It's a shame we have to read subtitles to gauge just how good a foreign movie is. The problem is that persuading audiences to watch foreign-language films by directors they've never heard of has never been easy even if the movie in question works better than most Hollywood mundane thrillers.
Joon-ho Bong directed the satirical monster-movie “The Host” in 2006. Before that he did a ultimately melancholy true-crime drama, "Memories of Murder(2003)." The movie is based on South Korea’s first instance of serial murders, which spanned from 1986 to 1991.The movie is a powerful, slow-burning portrait of human fallibility centered on a real-life series of unsolved murders in a country town. Part low-key character comedy, part atmospheric chiller, it establishes a unique vision.
Plot23 October 1986 : the body of a woman is found in a drainage ditch in a field. The investigating officer is Sergeant Park Doo-Man (Kang-ho Song), who's happier beating rather than convicting suspects. Within minutes of his arrival, the crime scene is in disarray as a tractor drives over a vital piece of evidence and kids run wild through the field. Then, another woman is discovered dead with unspeakable injuries and violations to her body. In a country like Korea, where multiple killings are unusual, this proves overwhelming for the small-time detectives.
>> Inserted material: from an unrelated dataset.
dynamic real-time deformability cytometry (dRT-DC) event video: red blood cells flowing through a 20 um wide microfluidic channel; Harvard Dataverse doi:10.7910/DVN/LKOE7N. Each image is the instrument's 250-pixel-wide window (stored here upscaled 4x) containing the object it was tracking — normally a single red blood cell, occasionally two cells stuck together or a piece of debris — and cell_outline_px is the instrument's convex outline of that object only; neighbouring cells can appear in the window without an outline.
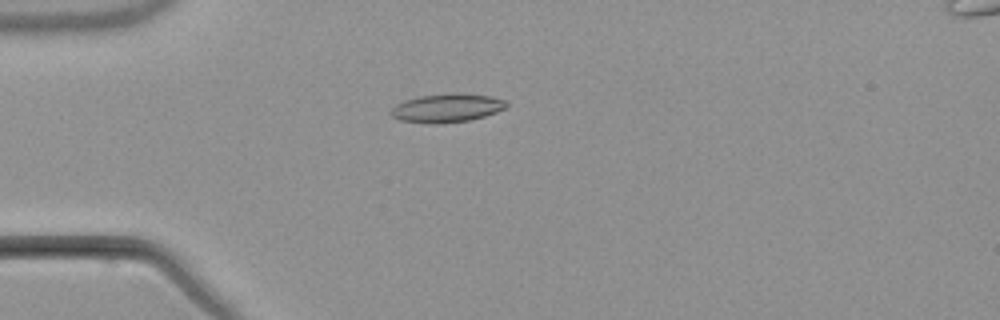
{"species": "common noctule bat (a hibernating species)", "species_latin": "Nyctalus noctula", "temperature_condition": "warm", "stored_images_in_passage": 5, "camera_frame_rate_fps": 3000, "um_per_image_px": 0.085, "animal": {"sex": "male", "body_mass_g": 21.5, "forearm_length_mm": 52.0}, "frame": {"image": 1, "passage_image": 4, "time_ms": 4.333, "image_size_px": [1000, 320], "cell_outline_px": [[508, 104], [504, 108], [496, 112], [484, 116], [468, 120], [440, 124], [432, 124], [400, 120], [392, 116], [388, 112], [396, 104], [404, 100], [420, 96], [488, 96], [504, 100]], "centroid_in_image_um": [37.9, 9.24], "position_along_channel_um": 47.1, "area_um2": 18.21}}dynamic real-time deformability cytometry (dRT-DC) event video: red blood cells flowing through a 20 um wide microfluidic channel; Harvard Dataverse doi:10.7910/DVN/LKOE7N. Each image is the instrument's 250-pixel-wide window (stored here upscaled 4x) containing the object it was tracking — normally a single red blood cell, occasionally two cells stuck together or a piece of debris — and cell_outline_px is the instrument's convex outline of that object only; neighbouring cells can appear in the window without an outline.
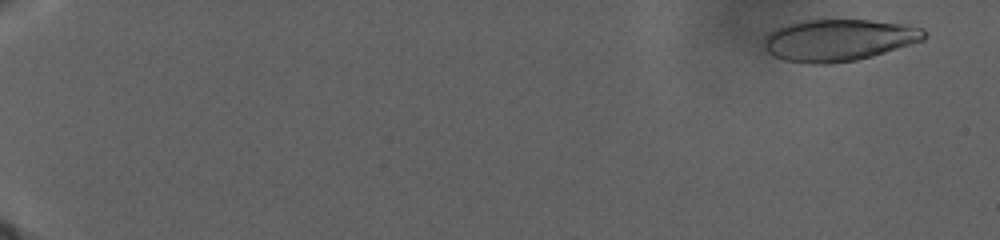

Seo Tae-Yoon (Kim Sang-Gyung), a smart guy from the big city who is familiar with profiling, psychology, and other sophisticated techniques of police work arrives to the town. Predictably, the newcomer's subtle ways clash with the local partners, especially when he proves that all their suspects are innocent. It seems that the victims have all worn red when killed; the nights have always been rainy; and a certain song hit has always been requested on a postcard sent to a radio station just before the killer strikes.
Does any of this lead to the right man? How long does this case take? These are the mind-teasing questions that power "Memories of Murder," which is very exciting for its narrative twists.
AnalysisThe real-life events which the film uses saw 10 women raped and murdered within a close radius in a small town in south of Seoul, during 1986-'91. The victims ranged from a 13-year-old school girl to a 71-year-old grandmother; the cause of death ranged from strangulation to stabbing. The perpetrator was was dubbed South Korea's first serial killer. Also, the forensic crime solving was in its infancy. Samples in Korea had to be sent to the United States or Japan. Many of these submissions were sent back unexamined because the labs were overloaded with other requests.
Serial-killer movies tend to be about the uses and abuses of the female body. As might be expected, the victims in "Memories of Murder" are all women, caught alone, unaware, then raped, executed and left to rot. But, "Memories of Murder" throws a veil of mourning over the story. Director Bong's film never loses sight of the fact that all that ravaged flesh was once human. He also spent considerable time interviewing many of the real people involved with the case.
What distinguishes "Memories of Murder," setting it apart from regular thrillers, is its singular mix of gallows humor and unnerving solemnity. Much of the humor comes at the expense of the detectives, whose ineffectiveness is at once appalling and comical. Bong makes wonderful use of the atmosphere. Its somber landscape with its diverse ditches, alleys and tunnels and the pouring rain that accompanies the crimes, all gives us a satisfying experience.
All three detectives are distinctive and memorable. These detectives are dogged, but not downtrodden, and the movie shows their lives, however tortured, outside the case. "Memories of Murder" shifts the focus away from crimes into the desperate measures of detecting them. So, stylized character study with a mix of docu-drama makes this movie taut, and a effective thriller. A must watch for crime genre fans.